03.11.2012 00:01
“dünyanın kimliğini saptamak gereksizdir.
şeyleri uykuda ya da kendi mevcudiyetlerinde bulunmadıkları çok farklı bir
durumda kavramak gerekir”. baudrillard.
kıyamet ,kopacak. kıyametin kopması
yakındır.
özal zamanında, türkiya, dışa
açtırıldı. mal ve sermaye hareketleri serbestleştirildi. para hareketleri
de. vitrinler mal doldu. satış yapılabilmesi için borç alındı. dışarıdan.

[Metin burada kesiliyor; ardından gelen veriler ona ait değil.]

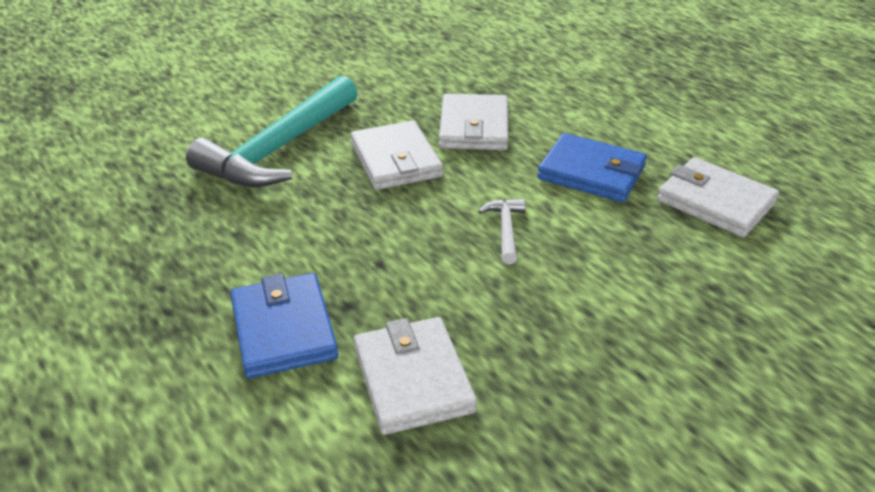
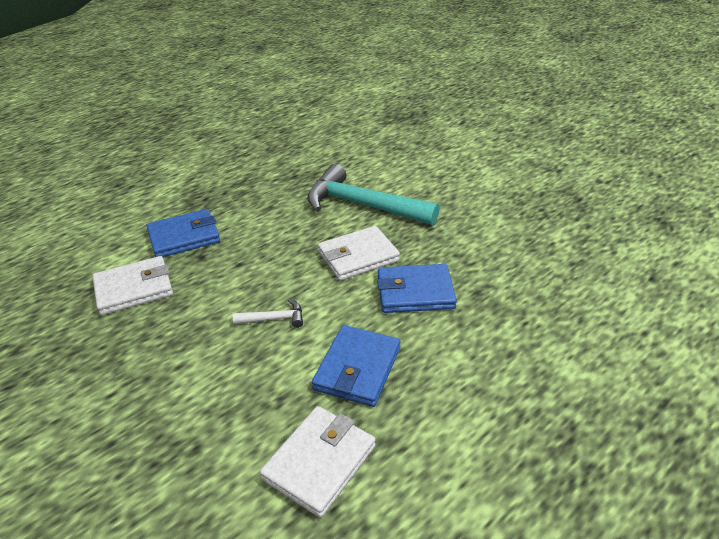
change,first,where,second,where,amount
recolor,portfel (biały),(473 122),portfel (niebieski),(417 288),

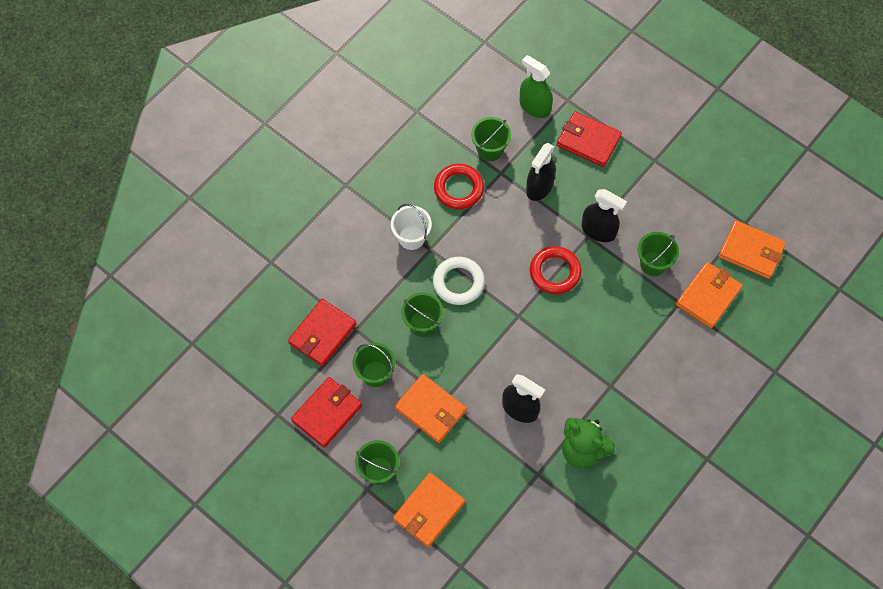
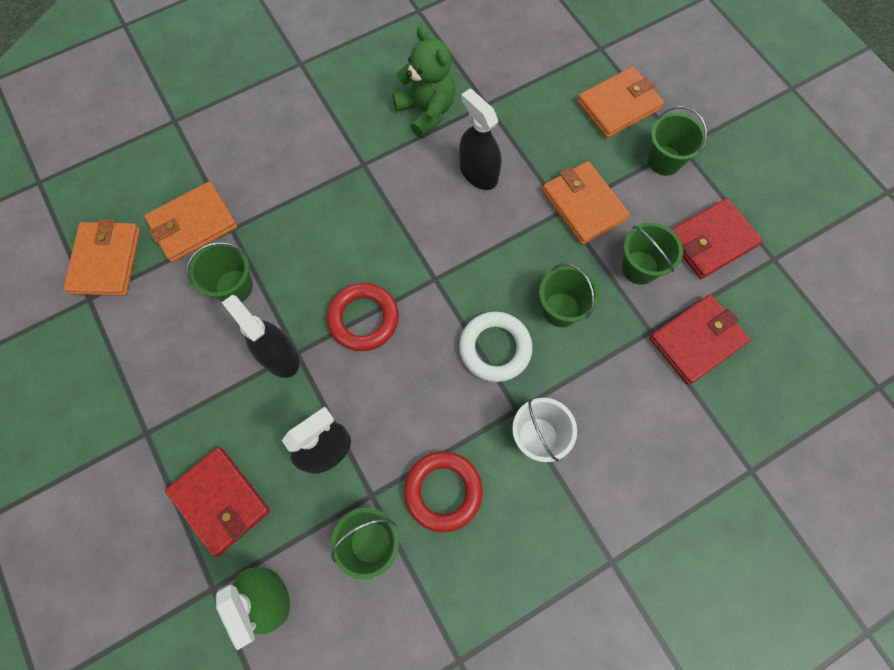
change,first,where,second,where,amount
rotate,portfel (pomarańczowy),(752 249),,(101 257),45 degrees clockwise

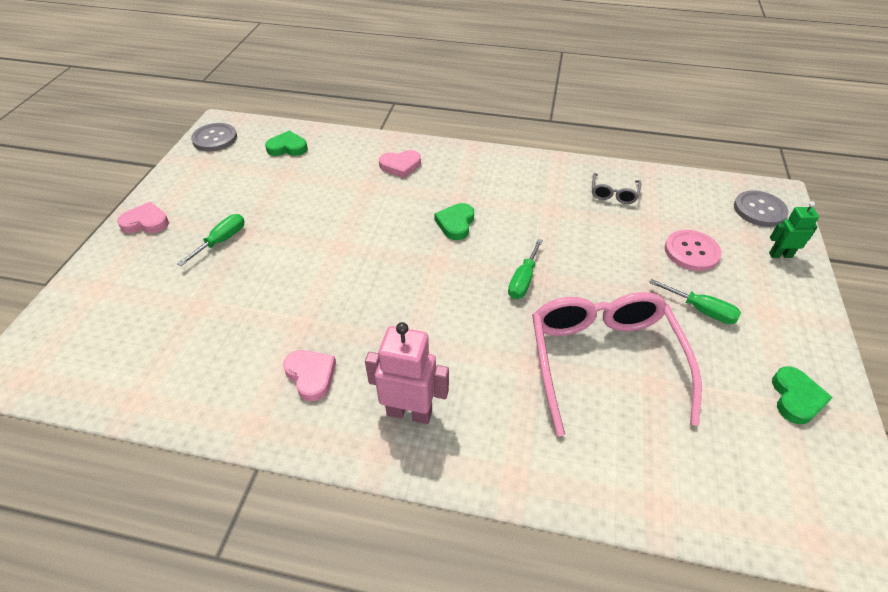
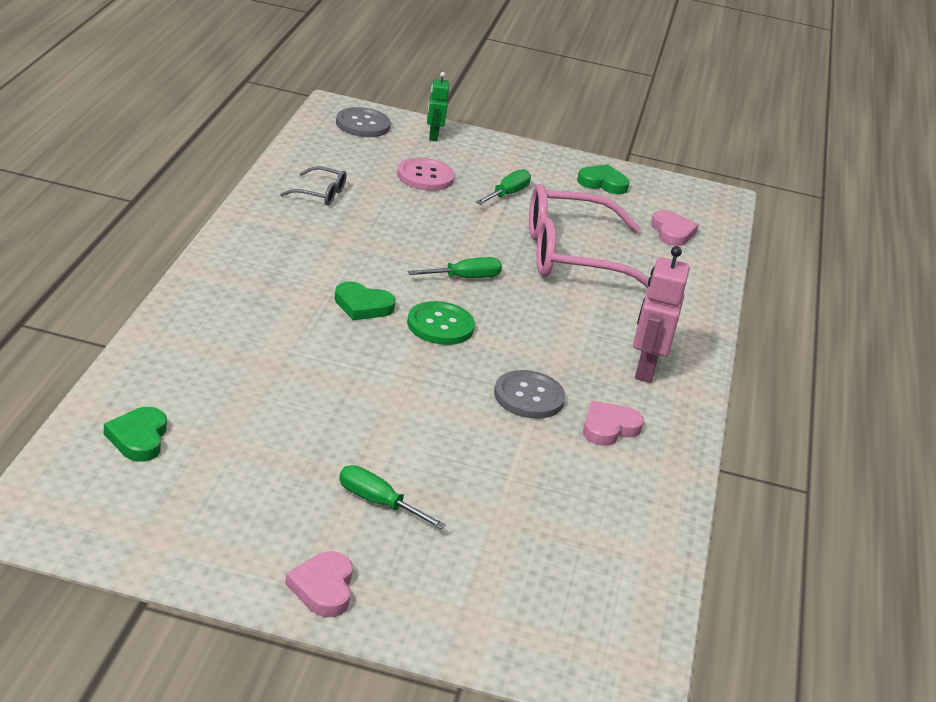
change,first,where,second,where,amount
move,guzik (szary),(214 137),,(530 394),
move,serce (różowy),(400 164),,(674 228),
rotate,śrubokręt (zielony),(525 269),,(455 267),45 degrees counterclockwise
insert,,,guzik (zielony),(441 323),

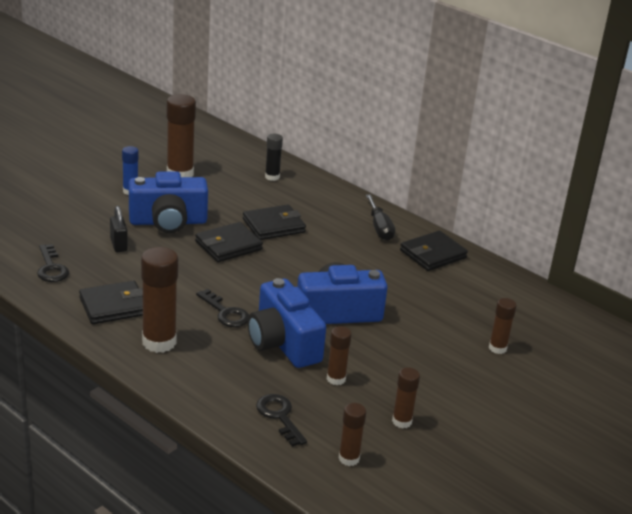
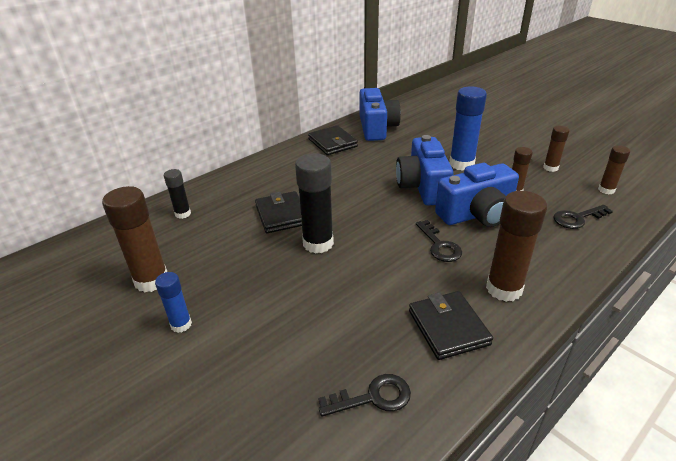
change,first,where,second,where,amount
delete,kłódka (czarny),(119 229),,,
move,aparat fotograficzny (niebieski),(168 202),,(380 114),
replace,portfel (czarny),(229 242),klej w sztyfcie (czarny),(314 203),
rotate,klucz (czarny),(222 308),,(439 241),105 degrees clockwise
delete,śrubokręt (czarny),(380 217),,,
delete,klej w sztyfcie (brązowy),(503 326),,,
insert,,,klej w sztyfcie (niebieski),(468 128),

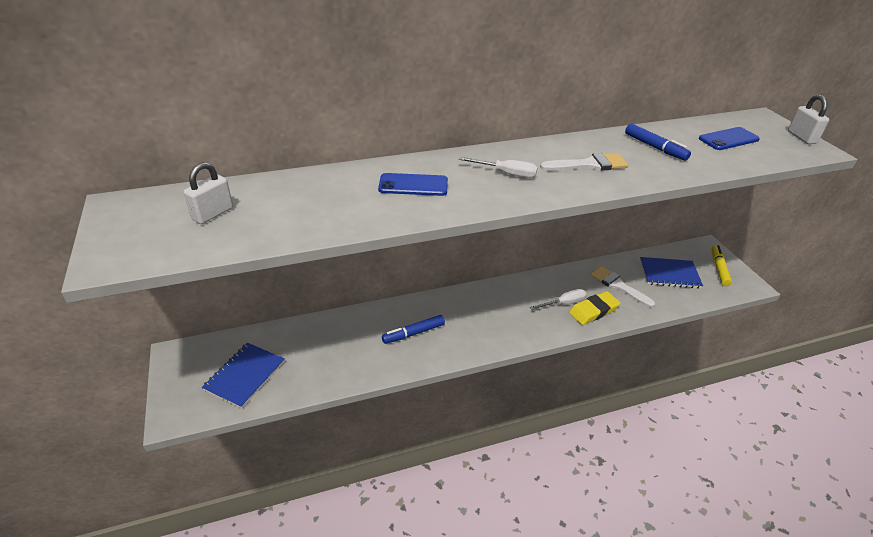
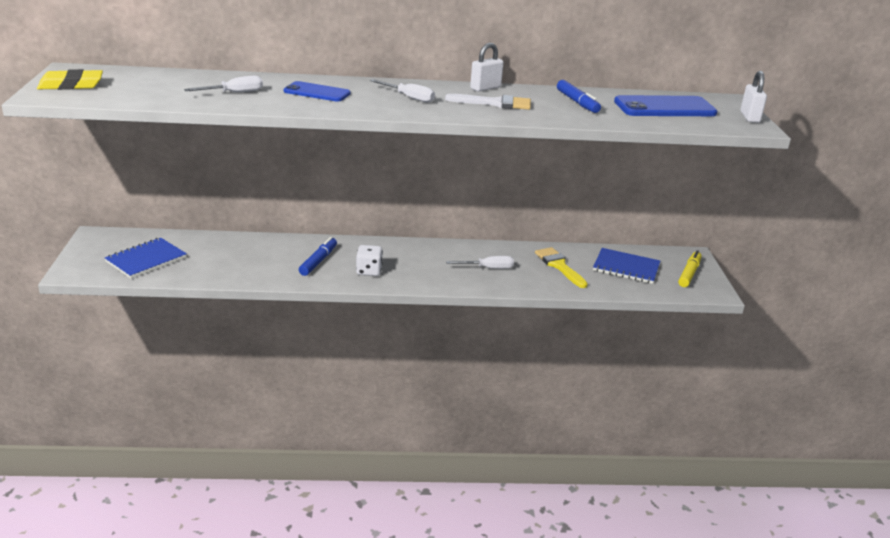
change,first,where,second,where,amount
move,kłódka (biały),(208 193),,(487 67),
rotate,flamaster (niebieski),(413 329),,(318 256),120 degrees clockwise
move,gumka do mazania (żółty),(595 308),,(70 79),
recolor,pędzel (biały),(622 287),pędzel (żółty),(561 267),
resize,telefon (niebieski),(729 138),,(665 105),x1.57
insert,,,śrubokręt (biały),(223 84),
insert,,,kostka do gry (biały),(369 260),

içeride satın alma gücü oluşturuldu.
cengiz çandar, türkiya’da borçlanmanın
demirel ile başlatıldığını yazdı. cengiz çandar bir iki istatistik tablosuna
baksaydı görebilirdi. cengiz çandar için, bakmak eksiklik değildir.
özal, 1980 öncesinde göreve getirildi.
borç ertelendi. karar alındı. ordu devlete ve millete el koydu. hep bu
kararların uygulanması için. özal, terfi ettirildi.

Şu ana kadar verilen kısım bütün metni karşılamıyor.